#### EXERCISE AIM:
Please express the text lines of the items as a JSON list of strings, one string per line in order, leaving out any blank lines.

----------------------------------------

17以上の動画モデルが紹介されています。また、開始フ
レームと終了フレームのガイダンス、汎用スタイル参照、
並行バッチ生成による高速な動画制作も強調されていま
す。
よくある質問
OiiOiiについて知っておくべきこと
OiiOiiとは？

----------------------------------------

#### RESPONSE TO THE TASK:
[
  "17以上の動画モデルが紹介されています。また、開始フ",
  "レームと終了フレームのガイダンス、汎用スタイル参照、",
  "並行バッチ生成による高速な動画制作も強調されていま",
  "す。",
  "よくある質問",
  "OiiOiiについて知っておくべきこと",
  "OiiOiiとは？"
]